Lore heeft een zwak voor haar leerlingen met hun minimale ‘maatschappelijke slaagkansen’ en ziet de ‘aanstekelijke hartelijkheid die VIN-jeugd eigenlijk zo typeert’. Vooral probleemleerling Alex, afkomstig van Molenbeek en een personage in een reality-tv-programma over jonge topsporters uit arme gezinnen, heeft haar hart. Zijn grote zwemtalent kan zijn familie een uitweg naar rijkdom bieden, een verwachting die hij niet dragen kan. Geen roze bril hier: de jongen weet zijn lerares maximaal te manipuleren. Lore heeft momenten waarop ze alle geloof in haar leerlingen en zichzelf verliest, en Lasters weet die onderhuidse dubbelheid goed in woorden te vangen, zoals in Lores klacht over suikerziekte: ‘Is het normaal dat onze sociale zekerheid de gevolgen van hun moeders theeritueel blijft betalen, de verzorging van hun diabeteshielen’? Lasters laat Lore switchen ‘van overdreven empathie naar kilheid en terug’.
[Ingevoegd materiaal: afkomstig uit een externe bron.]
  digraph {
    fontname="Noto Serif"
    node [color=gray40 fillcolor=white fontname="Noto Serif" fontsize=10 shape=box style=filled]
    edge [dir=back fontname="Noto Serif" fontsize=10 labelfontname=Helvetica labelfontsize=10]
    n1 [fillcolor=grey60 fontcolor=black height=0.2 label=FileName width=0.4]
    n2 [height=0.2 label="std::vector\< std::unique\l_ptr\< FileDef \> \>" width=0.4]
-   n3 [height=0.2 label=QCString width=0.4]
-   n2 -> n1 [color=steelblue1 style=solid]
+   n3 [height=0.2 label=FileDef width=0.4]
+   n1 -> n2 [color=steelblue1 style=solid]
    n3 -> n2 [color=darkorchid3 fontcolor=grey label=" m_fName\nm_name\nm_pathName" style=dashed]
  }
Sergei is ook al zo’n onfortuinlijk mens en daardoor een fijn romanpersonage. Als hij probeert te lezen veranderen de letters ‘in streepjes die niks betekenen’, waardoor hij als scholier in het speciale klasje zat voor de ‘draaiers en zwevers’. Voor zijn kinderen, die opgroeien in de conciërgewoning op het schoolterrein tot Sergei’s vrouw hem verlaat, gaat hij zonder nadenken door het vuur. Hij is eenzaam en tegelijk een vervelende mopperaar. Zijn naar Ashton Kutcher vernoemde hond Ash sjokt achter hem aan en is metaforisch gezien de enige figuur in VIN met ‘chance’, doordat Sergei hem van de ‘hondenschool’ haalde en hem zo het ‘laten inslapen’ bespaarde.

Krijtkoppen

De klassen- en kansenkloof loopt tussen de leraren en directie aan de ene en de leerlingen en het overige personeel aan de andere kant. Sergei’s baan staat op het spel; niet verwonderlijk dat hij de ‘krijtkoppen’ niet hoog heeft zitten. Lores leven is niet minder eenzaam; ook haar man, een mislukte kunstenaar, verlaat haar. Anna bungelt als landverhuizer helemaal onderaan de piramide. Zij komt iedere dag andermans rotzooi opruimen, behalve als ze een astma-aanval heeft. Haar levensloop bracht haar van Armenië naar Spanje naar Duitsland naar België, en keer op keer raakte ze haar geliefde spulletjes en mannen kwijt. Sergei noodt haar in zijn bad, waar ze elkaar vertellen over hun leven. Je gunt hen van harte liefde, maar Lasters gooit natuurlijk roet in het eten, zoals het echte leven betaamt.

De schaamtevolle Lore, de eenzame Sergei, de gekwetste Anna naderen elkaar in VIN langzaam. Lasters beschrijft met humor en ironie een hedendaags schoolmilieu en schildert een mooi portret van drie onfortuinlijke, maar ontroerende en o zo menselijke personages.